伯爵家の子弟ですら臆する人物を知らないのは貴族としてあるまじきことだが、いちいち他の貴族のことを覚えている余裕も時間も日々忙しいアンナには無かったのだから、仕方がない。
「あ、あの……」
「ん? どうした?」
「つかぬことをお聞きしますが……あなたは……誰ですか?」
アンナがおそるおそるに尋ねると、男は鳩が豆鉄砲を食らったかのように目を丸くして固まった。そのまま妙な雰囲気が流れるが、男はやがて小さな子どものように無邪気に笑った。
「あっははははっ、そうか、俺を知らぬか」
「す、すみません。フィルナンドさまの様子を見る限り、だいぶ良いお家柄の方なのかなとは思うのですがよく分かりません」
この男は狼のような怖い顔をしているが、どこか優しい雰囲気があった。だから、正直に言ってもきっと気分を害さないと直感に近いものをアンナは感じていた。

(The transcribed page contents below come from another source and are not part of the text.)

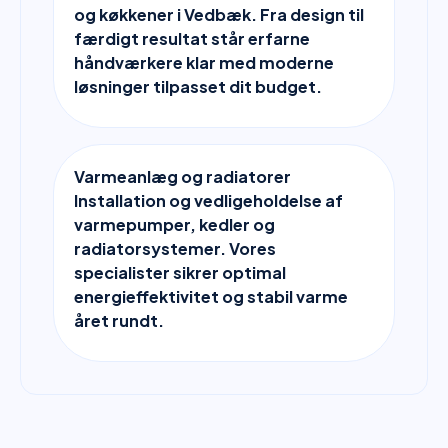
og køkkener i Vedbæk. Fra design til
færdigt resultat står erfarne
håndværkere klar med moderne
løsninger tilpasset dit budget.
Varmeanlæg og radiatorer
Installation og vedligeholdelse af
varmepumper, kedler og
radiatorsystemer. Vores
specialister sikrer optimal
energieffektivitet og stabil varme
året rundt.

それは正解だった。男は怒ることもなく笑っている。しかし、正体を教えられて直感に従ってしまったことをアンナは後悔した。
「俺はセブルスだ。そうだな、肩書としては、一応だが第二王子と言うことになっている」
まさかの王族であったことにアンナは慌てた。
騒ぎの仲裁をさせてしまったことも、顔を知らなかったことも、そのどちらもが恥ずかしくてたまらなくて、今度は羞恥の熱を頬に点して頭を下げる。
「も、申し訳ありません陛下」
「陛下? い、いや待て。それは玉座に座る俺の父上に対して使う敬称であって、俺は別にそう呼ばれる立場ではな――」
セブルスが何か言っているがアンナの耳には入って来なかった。頭の中も目もぐるぐるでおかしくなって、気がついたら回れ右して走り去っていた。
「ま、待て!」
「待ちません!」
アンナは半泣きで息を切らしながら夜の明かりに彩る街を駆け抜けると、城門の近くに待機させていた馬車に飛び乗った。欠伸をしていた御者がびっくりしていたが、そんなのもお構いなしに、
「出して!」
「何か……あったのですか?」
「出してってば!」
「わ……分かりました」
御者は領地の者であるからか、そこまで深く詮索はしてこなかった。少なくともアンナに怪我はなかったし、そこからパーティーで何かあったと察してくれたようだ。
アンナが貴族然としていないことは、領地の者も使用人も既知である。馴染めなかったことも容易に想像がつくのであろう。
駆け出した馬車の中で、アンナを息を整えながら窓の外を眺めた。月が出ていたが――なんだかボヤけて見える。
「疲れたのかしら……」
ごしごし、とアンナは瞼を擦って気づいた。
「……め、眼鏡が無い」
どうやら、街中を走っている途中で落としてしまったようだ。眼鏡は高級品であるので、出来れば取りに戻りたかったが、万が一にもセブルスやフィルナンドに鉢合わせたらと考えると動けなかった。
静寂の中に響く車輪の音に混じって、ほう、ほう、と梟が鳴く声がする。ゆっくりと低いその鳴き声は、なんだか、どうにも情けなく間抜けな自分を慰めてくれているようにもアンナには聞こえた。